Document Type



Master of Science


Mechanical Engineering

First Adviser

Subhrajit Bhattacharya


Imagine, if we want to explore into an unknown and unexplored environment, the first thing we will need is a map of the environment, hence with the help of local/global positioning system and mapping technology, a robot can map the environment that can further utilized for exploration. Now another question that can arise here is what if local/global positioning system is not available, while we have the map of the environment, hence for a robot to know its exact location at any instance of time into that environment its needs to localize itself. But what if we have neither of the two things maps as well as access to local/global positioning system, in such situations we need to map as well localize our robot into that unknown and unexplored environment at the same time and hence the concept of Simultaneous Localization And Mapping (SLAM) came into existence.
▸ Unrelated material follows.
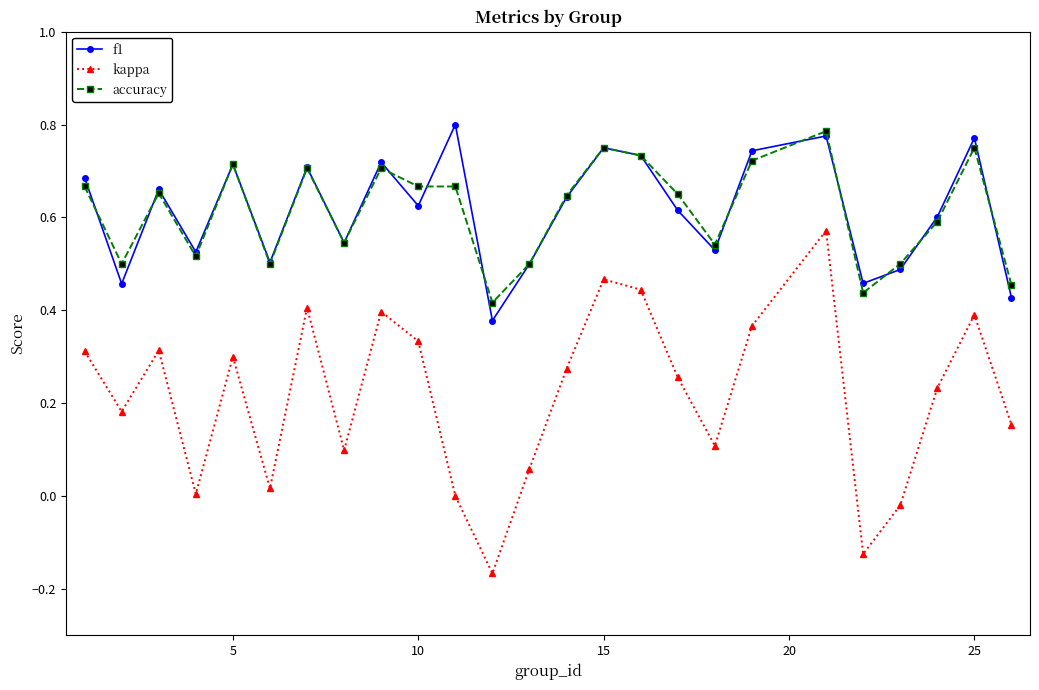

At how many categories does at least one series exceed 0?

25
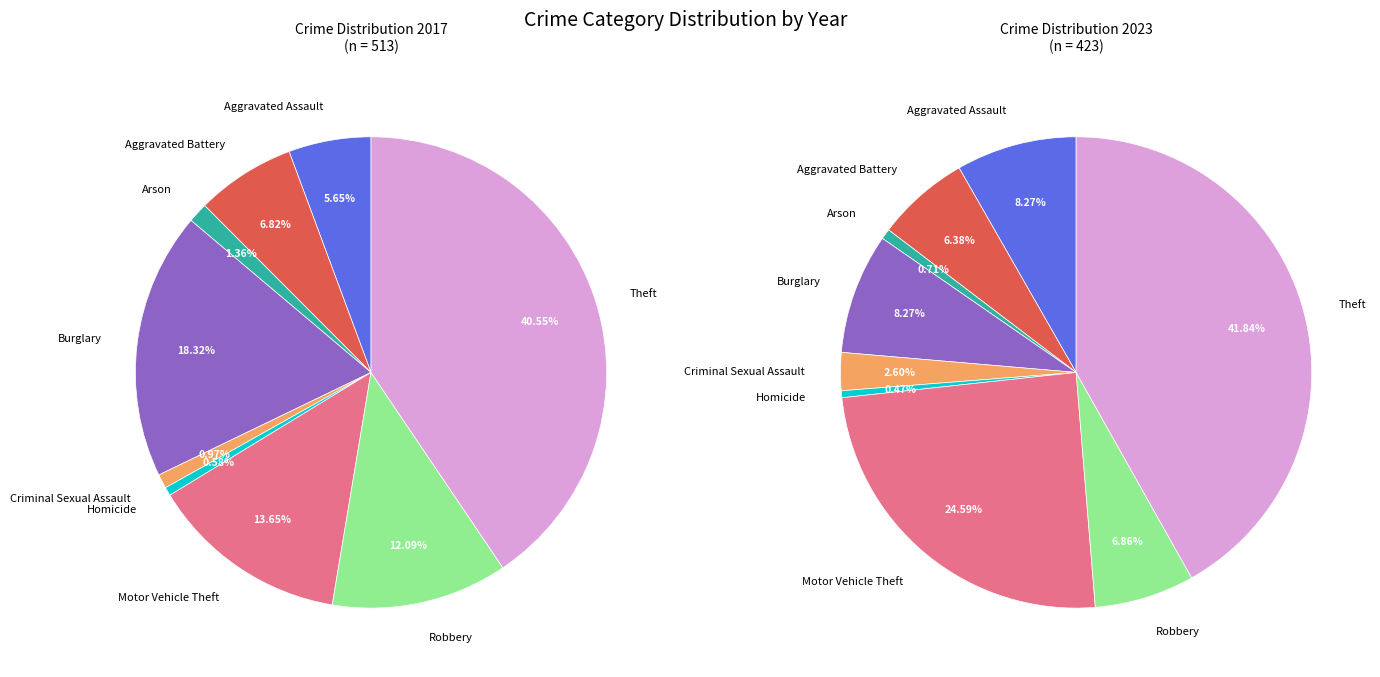

To the nearest percent, what is the average slice percentage?

11%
SLAM consists in the simultaneous construction of a map of the

environment, and the estimation of the state (localization) of the robot moving within it. The SLAM community in robotics has made some astonishing progress over the past 30 years, enabling large-scale real-world applications, and witnessing a steady transition of this technology to the robotics industry. In this thesis we study a novel approach to construct a metric embedding of landmarks observed by a robot equipped with a noisy range sensor, navigating in an unknown environment. In every iteration of the algorithm, a graph constituting of the landmarks and observation points as vertices are modeled as a spring-mass-damper system and its dynamic simulation is performed to obtain the optimal lengths of the links in the graph. The dynamic simulation is run every time a new set of observations are obtained, with the result of the previous dynamic simulation used as its initial condition. This incrementally constructs an approximate metric representation of the landmarks and robot poses, in effect giving us a metric map of the landmarks and allowing us to localize the robot relative to that.